**What you will do**
Although the records contain pictures, none belong in the copy: restate word for word only the lines from the one with "mbo del país." through the one with "អត្ថបទពាក់ព័ន្ធ", both included.

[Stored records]
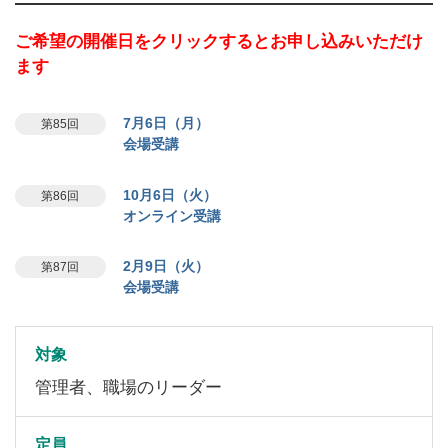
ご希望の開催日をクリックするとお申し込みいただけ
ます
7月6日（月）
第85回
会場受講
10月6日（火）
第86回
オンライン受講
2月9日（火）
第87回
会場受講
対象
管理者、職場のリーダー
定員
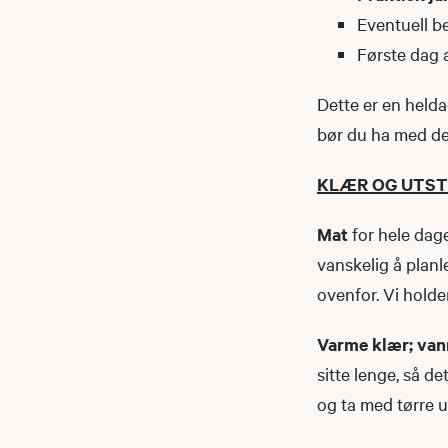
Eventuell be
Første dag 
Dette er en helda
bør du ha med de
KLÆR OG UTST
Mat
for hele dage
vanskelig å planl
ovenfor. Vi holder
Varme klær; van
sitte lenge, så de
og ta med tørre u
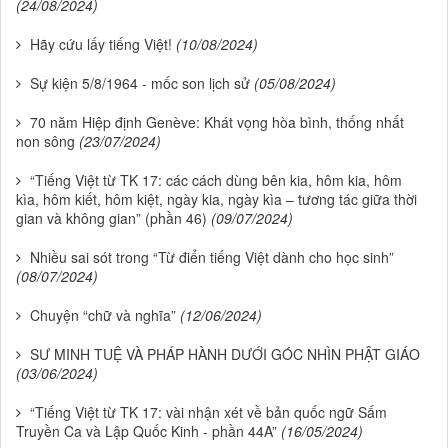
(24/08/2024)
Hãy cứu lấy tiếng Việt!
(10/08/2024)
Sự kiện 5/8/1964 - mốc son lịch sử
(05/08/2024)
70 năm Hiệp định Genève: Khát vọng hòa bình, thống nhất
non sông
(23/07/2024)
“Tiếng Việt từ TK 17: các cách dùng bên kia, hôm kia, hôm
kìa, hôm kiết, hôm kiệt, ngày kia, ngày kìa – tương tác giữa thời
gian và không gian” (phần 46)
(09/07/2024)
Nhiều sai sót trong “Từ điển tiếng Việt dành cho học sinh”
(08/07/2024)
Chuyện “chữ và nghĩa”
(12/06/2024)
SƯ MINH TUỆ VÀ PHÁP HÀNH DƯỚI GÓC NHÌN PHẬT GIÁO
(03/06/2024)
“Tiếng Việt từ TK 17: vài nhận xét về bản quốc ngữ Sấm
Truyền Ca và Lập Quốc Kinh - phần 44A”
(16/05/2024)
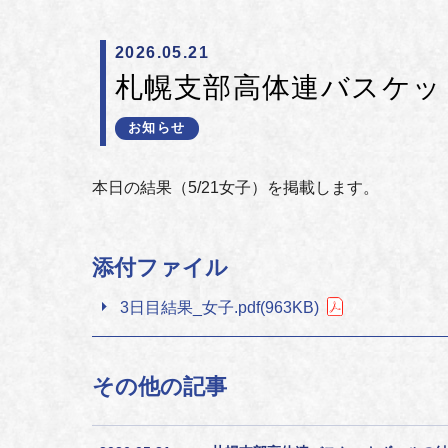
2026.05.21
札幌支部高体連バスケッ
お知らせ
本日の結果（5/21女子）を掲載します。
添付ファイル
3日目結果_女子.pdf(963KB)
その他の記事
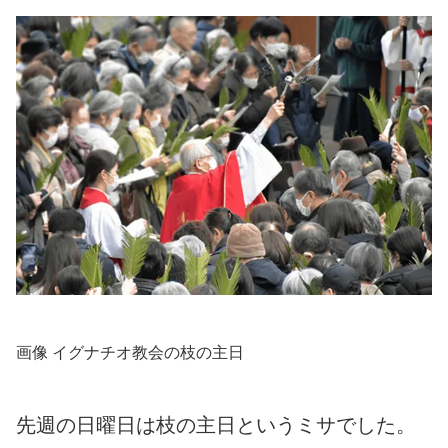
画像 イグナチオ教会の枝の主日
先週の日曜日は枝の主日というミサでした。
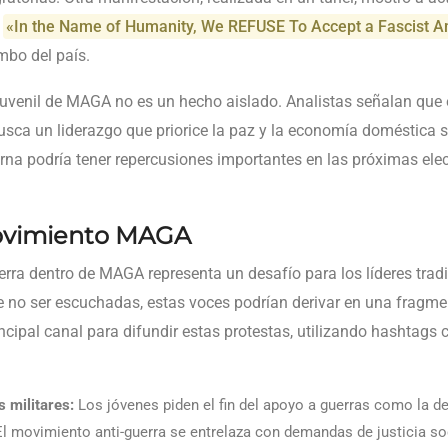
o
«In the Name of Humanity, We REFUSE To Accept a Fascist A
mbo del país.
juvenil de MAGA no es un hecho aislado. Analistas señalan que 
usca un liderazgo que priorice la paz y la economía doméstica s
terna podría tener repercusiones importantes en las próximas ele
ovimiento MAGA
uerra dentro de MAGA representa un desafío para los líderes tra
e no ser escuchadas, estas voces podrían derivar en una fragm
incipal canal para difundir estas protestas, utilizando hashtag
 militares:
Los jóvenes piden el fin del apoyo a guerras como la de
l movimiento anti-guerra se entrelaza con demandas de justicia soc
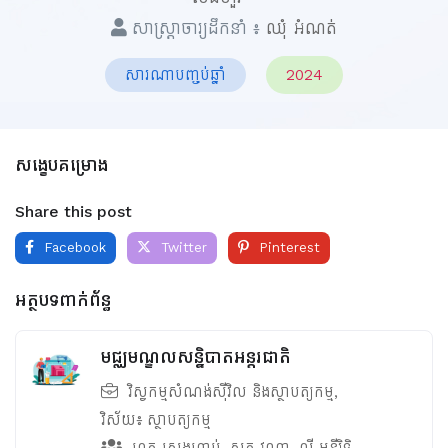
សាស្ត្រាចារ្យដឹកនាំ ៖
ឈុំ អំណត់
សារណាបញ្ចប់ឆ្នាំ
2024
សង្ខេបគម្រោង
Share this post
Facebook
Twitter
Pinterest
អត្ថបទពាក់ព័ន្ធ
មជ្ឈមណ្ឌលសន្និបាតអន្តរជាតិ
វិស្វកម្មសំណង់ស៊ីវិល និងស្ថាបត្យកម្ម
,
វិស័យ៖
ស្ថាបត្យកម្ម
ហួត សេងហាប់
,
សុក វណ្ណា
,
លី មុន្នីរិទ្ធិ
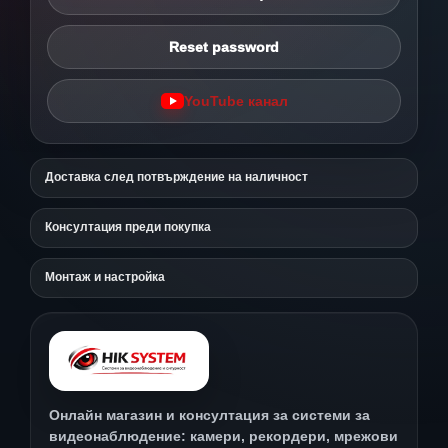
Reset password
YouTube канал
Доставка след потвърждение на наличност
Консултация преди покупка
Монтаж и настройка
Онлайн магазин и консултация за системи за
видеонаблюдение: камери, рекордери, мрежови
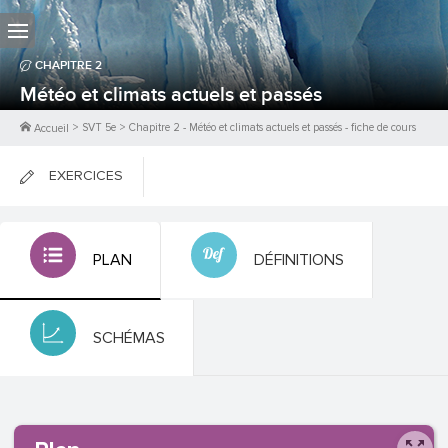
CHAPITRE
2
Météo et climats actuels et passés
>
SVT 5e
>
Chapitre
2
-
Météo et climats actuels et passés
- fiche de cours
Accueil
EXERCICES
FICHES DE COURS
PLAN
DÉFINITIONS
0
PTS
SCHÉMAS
==
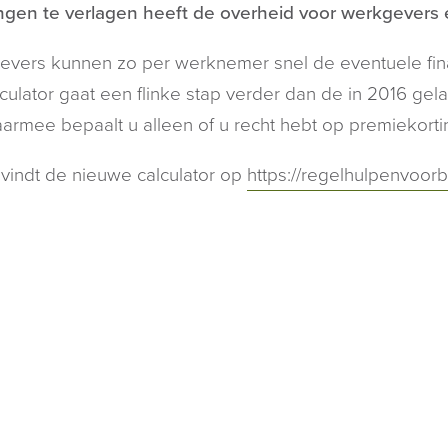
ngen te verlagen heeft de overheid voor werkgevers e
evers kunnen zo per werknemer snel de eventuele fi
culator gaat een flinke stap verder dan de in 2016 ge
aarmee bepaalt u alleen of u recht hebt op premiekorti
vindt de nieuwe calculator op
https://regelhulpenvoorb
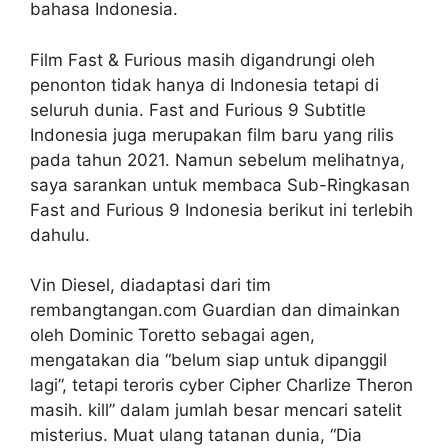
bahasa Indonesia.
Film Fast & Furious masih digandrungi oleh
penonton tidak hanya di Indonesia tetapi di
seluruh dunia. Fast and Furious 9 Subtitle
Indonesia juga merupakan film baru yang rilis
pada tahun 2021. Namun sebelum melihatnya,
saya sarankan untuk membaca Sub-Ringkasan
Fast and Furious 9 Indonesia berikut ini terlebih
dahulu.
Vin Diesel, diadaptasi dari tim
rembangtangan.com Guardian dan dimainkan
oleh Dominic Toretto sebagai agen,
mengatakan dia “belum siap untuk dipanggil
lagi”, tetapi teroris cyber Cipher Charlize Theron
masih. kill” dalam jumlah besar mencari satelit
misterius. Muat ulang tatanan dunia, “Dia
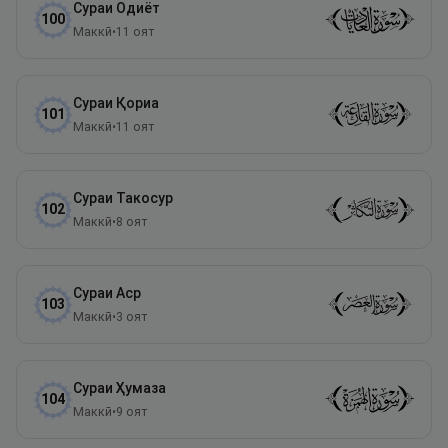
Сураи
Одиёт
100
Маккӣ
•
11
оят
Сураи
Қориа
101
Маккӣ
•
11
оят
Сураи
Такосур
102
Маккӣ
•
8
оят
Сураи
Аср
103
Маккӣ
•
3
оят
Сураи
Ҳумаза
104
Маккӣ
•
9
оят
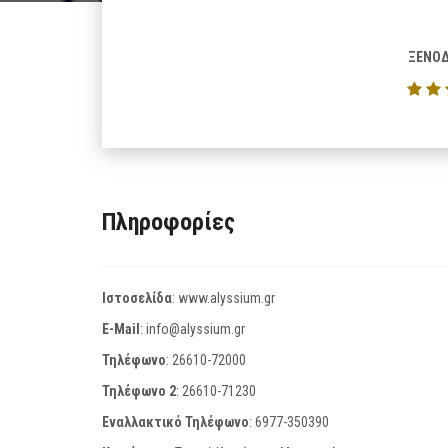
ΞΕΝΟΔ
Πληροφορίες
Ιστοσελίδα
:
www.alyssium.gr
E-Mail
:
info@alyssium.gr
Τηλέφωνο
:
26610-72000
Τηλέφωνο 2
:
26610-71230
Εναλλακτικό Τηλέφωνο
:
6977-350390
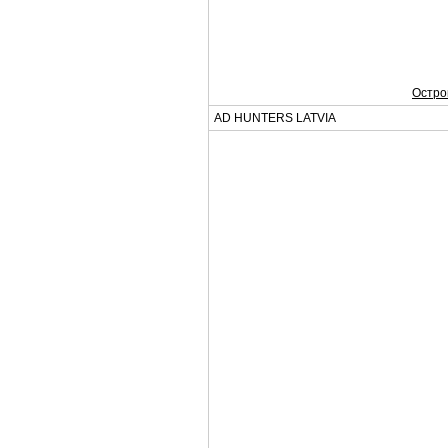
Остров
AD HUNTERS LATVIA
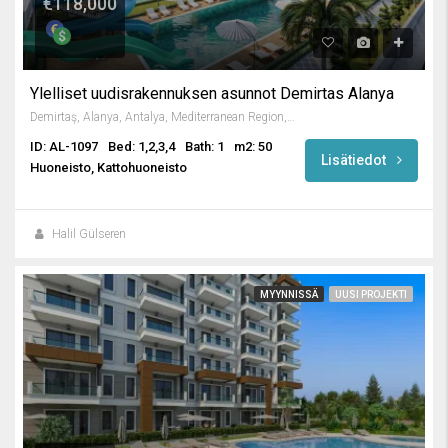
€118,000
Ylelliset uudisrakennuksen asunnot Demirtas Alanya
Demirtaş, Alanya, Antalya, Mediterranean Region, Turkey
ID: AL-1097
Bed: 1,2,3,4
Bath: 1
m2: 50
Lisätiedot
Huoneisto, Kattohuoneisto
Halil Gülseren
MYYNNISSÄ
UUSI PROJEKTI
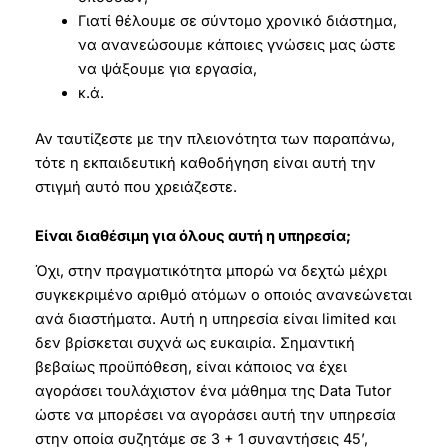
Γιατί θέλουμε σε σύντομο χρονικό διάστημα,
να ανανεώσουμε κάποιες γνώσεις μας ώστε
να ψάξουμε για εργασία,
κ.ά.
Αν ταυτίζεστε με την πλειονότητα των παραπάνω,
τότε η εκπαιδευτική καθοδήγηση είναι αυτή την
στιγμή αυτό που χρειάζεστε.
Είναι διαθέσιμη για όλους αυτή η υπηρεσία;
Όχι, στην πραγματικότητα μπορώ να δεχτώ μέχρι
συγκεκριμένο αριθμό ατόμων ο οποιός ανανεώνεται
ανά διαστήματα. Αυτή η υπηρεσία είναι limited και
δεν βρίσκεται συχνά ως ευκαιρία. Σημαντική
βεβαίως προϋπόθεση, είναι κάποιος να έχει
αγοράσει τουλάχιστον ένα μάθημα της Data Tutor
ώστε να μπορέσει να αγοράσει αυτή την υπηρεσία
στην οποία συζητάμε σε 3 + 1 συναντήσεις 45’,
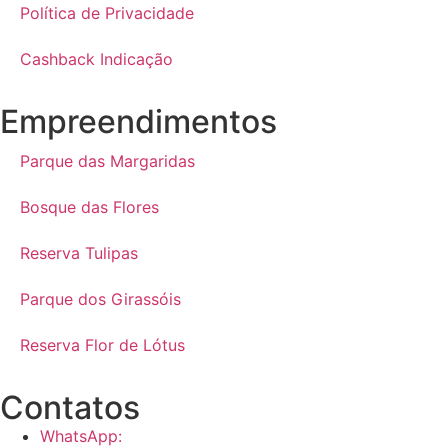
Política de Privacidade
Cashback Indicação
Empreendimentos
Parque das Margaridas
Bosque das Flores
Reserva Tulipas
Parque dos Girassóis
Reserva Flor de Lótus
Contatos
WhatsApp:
...
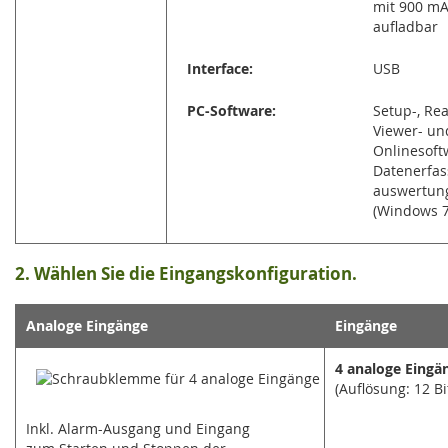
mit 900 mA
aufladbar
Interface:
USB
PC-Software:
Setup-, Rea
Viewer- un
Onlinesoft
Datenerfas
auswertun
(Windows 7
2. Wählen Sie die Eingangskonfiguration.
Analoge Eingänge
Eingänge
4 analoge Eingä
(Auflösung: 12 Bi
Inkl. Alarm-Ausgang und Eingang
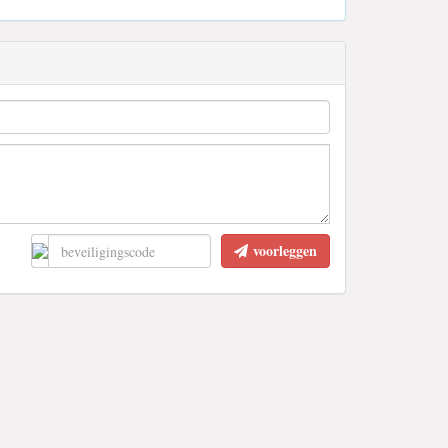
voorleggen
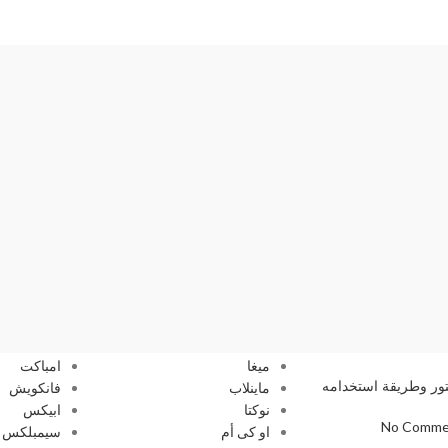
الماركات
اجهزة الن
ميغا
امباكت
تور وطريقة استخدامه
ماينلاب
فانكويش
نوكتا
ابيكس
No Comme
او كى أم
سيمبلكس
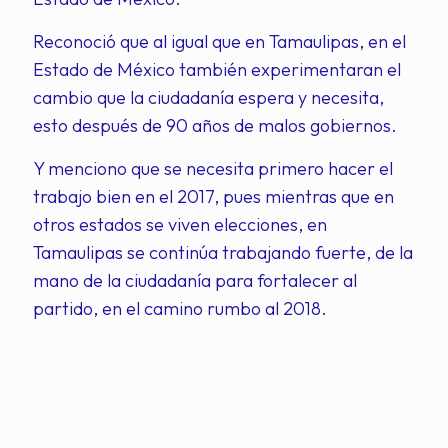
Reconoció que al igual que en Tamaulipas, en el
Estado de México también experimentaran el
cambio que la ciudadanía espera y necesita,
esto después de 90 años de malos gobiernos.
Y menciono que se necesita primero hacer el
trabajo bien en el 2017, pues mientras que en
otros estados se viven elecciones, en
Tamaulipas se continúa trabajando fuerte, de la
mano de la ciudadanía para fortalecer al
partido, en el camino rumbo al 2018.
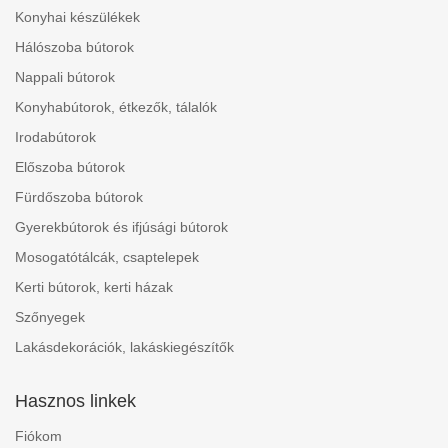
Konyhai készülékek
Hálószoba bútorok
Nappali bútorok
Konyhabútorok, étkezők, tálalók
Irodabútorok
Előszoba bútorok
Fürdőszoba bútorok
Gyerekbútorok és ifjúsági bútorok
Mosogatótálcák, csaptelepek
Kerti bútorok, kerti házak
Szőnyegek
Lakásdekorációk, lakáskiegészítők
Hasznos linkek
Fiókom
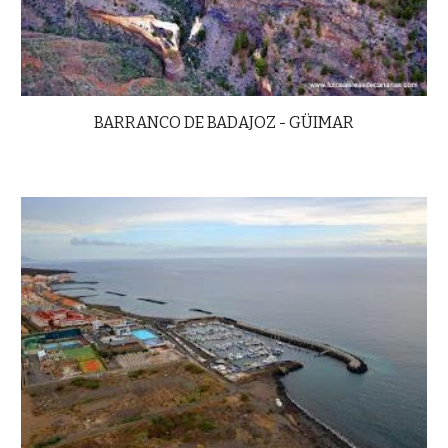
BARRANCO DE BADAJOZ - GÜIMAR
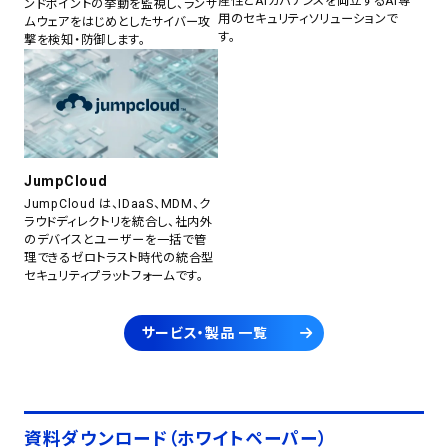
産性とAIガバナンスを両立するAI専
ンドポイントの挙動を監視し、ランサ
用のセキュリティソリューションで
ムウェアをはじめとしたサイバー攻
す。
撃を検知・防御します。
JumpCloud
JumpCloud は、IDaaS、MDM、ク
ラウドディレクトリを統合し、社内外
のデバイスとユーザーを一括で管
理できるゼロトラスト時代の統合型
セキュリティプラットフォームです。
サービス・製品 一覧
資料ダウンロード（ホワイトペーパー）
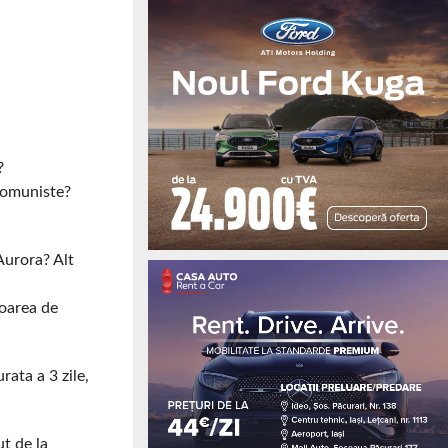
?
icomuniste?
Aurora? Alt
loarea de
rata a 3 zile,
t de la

**Answer area**
mbo del país.
juvenil de MAGA no es un hecho aislado. Analistas señalan que 
usca un liderazgo que priorice la paz y la economía doméstica s
terna podría tener repercusiones importantes en las próximas ele
ovimiento MAGA
uerra dentro de MAGA representa un desafío para los líderes tra
e no ser escuchadas, estas voces podrían derivar en una fragm
incipal canal para difundir estas protestas, utilizando hashtag
 militares:
Los jóvenes piden el fin del apoyo a guerras como la de
l movimiento anti-guerra se entrelaza con demandas de justicia soc
សាស្ត្រាចារ្យដឹកនាំ ៖
ឈុំ អំណត់
សារណាបញ្ចប់ឆ្នាំ
2024
សង្ខេបគម្រោង
Share this post
Facebook
Twitter
Pinterest
អត្ថបទពាក់ព័ន្ធ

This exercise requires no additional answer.